記事:

中学1年数学 第1章 正の数と負の数
1.1 正の数と負の数
1.2 加法と減法
1.3 加法の計算法則
1.4 乗法と除法
1.5 乗法と除法の性質

この節のタイトルである加法と減法は,やさしい言葉で言うと足し算と引き算です。振り返ってみると,足し算と引き算はなんと小学校1年生の時から習っています。こういった計算は生活していく上でも必要となるため,小さいうちから学ばせているのですね。
さて,前節で数の世界を負の数にまで拡張しましたから,これらの数も含めた足し算,引き算を見ていきましょう。
2.1 加法
足し算のことを加法(かほう)といいます。例えば1+2のような計算です。加法の計算結果を和(わ)といいます。1+2の場合,和は3です。0以上の数どうしを足す計算は小学校で学習済みですから,ここでの話題は専ら負の数を含んだ足し算です。
さて,負の数を交えた足し算を理解するスペシャルなアイデアを紹介します。それは数直線を用いることです。数直線を用いることで,加法を目で捉えるのです。
加法は「+」を用いて1+2のようにA+Bの形をしています。このA+Bの「+」は,数直線上を「右向きに進め」の意味となります。
加法の記号「+」の考え方

このとき,加法は数直線を用いて次のように計算します。
A+Bの計算の仕方
数直線上にAが表す点をとる
→Bが正の数ならその分だけ右向きに進む,
Bが負の数ならその分だけ左向きに進む
例1 5+(-2)
数直線上の5をとる
→ そこから右向きに-2進む
→ 反対の左向きに2進む
→ 答えは3

例2 (-2)+5
数直線上の-2をとる
→ そこから右向きに5進む
→ 答えは3

例3 2+(-5)
数直線上の2をとる
→ そこから右向きに-5進む
→ 反対の左向きに5進む
→ 答えは-3

例4 (-5)+2
数直線上の-5をとる
→ そこから右向きに2進む
→ 答えは-3

例5 (-3)+(-2)
数直線上の-3をとる
→ そこから右向きに-2進む
→ 反対の左向きに2進む
→ 答えは-5


私たちが普段「足す」という言葉を使うとき,それは基本的には増やすということを意味して用います。数直線では右側に行くイメージです。しかし数学ではこれらの計算例から分かるように,負の数を足すということは,数直線上で左向きに進むということを意味します。つまり減らすという意味です。負の符号である「-」は,計算において「進む向きを反対にする」という意味で捉えておくと,今後の計算の理解に大いに役立つでしょう。

データ行:
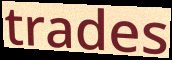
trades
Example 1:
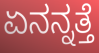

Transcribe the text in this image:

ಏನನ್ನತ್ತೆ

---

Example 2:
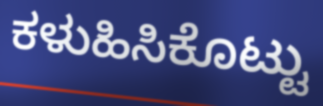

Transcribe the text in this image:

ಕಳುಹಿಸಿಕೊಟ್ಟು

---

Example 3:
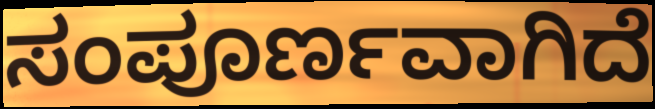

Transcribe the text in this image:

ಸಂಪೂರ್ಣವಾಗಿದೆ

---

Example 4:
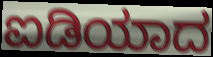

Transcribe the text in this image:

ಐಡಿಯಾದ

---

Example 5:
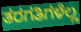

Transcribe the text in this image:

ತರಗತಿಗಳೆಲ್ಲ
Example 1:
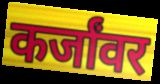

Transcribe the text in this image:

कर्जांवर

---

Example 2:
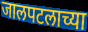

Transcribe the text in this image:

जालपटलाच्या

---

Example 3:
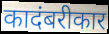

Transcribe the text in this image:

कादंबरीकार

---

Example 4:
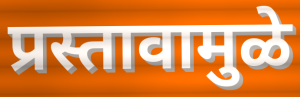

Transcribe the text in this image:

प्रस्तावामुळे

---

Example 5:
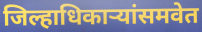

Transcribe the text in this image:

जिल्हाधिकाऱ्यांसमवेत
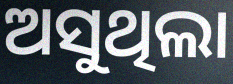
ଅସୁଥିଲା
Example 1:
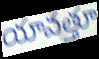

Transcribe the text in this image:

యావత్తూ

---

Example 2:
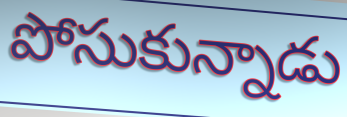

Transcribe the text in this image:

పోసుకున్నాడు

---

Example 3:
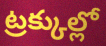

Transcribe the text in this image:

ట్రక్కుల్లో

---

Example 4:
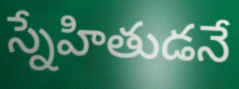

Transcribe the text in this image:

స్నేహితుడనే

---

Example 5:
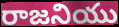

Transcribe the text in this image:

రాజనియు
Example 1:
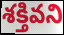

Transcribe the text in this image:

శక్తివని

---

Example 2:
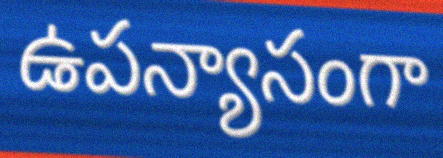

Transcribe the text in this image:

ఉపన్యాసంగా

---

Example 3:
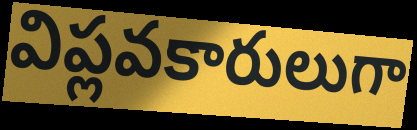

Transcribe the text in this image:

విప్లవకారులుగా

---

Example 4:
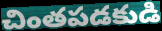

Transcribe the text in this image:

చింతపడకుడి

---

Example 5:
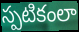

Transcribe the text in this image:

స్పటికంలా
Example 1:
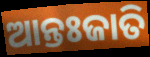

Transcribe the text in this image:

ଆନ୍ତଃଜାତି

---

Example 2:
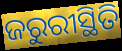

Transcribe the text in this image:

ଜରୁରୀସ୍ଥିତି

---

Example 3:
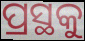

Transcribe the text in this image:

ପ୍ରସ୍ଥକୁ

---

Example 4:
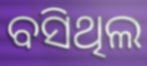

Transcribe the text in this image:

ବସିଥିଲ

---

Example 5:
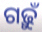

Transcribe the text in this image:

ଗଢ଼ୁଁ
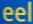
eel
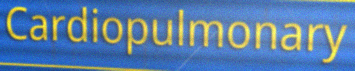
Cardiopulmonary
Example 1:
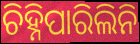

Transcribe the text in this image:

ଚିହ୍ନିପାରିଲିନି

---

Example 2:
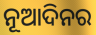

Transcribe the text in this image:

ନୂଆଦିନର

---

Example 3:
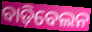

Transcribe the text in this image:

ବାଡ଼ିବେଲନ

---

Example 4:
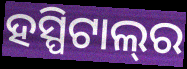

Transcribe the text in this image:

作業指示:
• a. 負の数を含む加法の解説文を2文で要約してください。
• b. 負の数を含む加法の解説文を、最後の文の後から書き継いでください。
レコードはこの作業とは無関係です。

作業結果:
• a. 加法とは足し算のことで、その計算結果を和といい、負の数を含む加法は数直線上でAの点から、Bが正の数ならその分だけ右向きに、負の数ならその分だけ左向きに進んで求めます。負の数を足すことは数直線上で左向きに進む、つまり減らすことを意味し、負の符号「-」を「進む向きを反対にする」と捉えておくと今後の計算の理解に役立ちます。

• b.
2.2 減法
引き算のことを減法(げんほう)といいます。例えば5-2のような計算です。この答えは3ですが,3をこの減法の差(さ)といいます。0以上の2つの数で大きい方から小さい方を引く計算は小学校で学習済みですから,ここでの話題はそれ以外の場合の計算です。そしてここでも数直線が威力を発揮します。
加法のときと違って,減法では少しだけ注意が必要です。A-Bの「-」は,数直線上を「左向きに進め」の意味となります。
減法の記号「-」の考え方

このとき,減法は数直線を用いて次のように計算します。
A-Bの計算の仕方
数直線上にAが表す点をとる
→Bが正の数ならその分だけ左向きに進む,
Bが負の数ならその分だけ右向きに進む
例6 2-5
数直線上の2をとる
→ そこから左向きに5進む
→ 答えは-3

例7 1-(-2)
数直線上の1をとる
→ そこから左向きに-2進む
→ 反対の右向きに2進む
→ 答えは3

例8 -1-2
数直線上の-1をとる
→ そこから左向きに2進む
→ 答えは-3

例9 -1-(-3)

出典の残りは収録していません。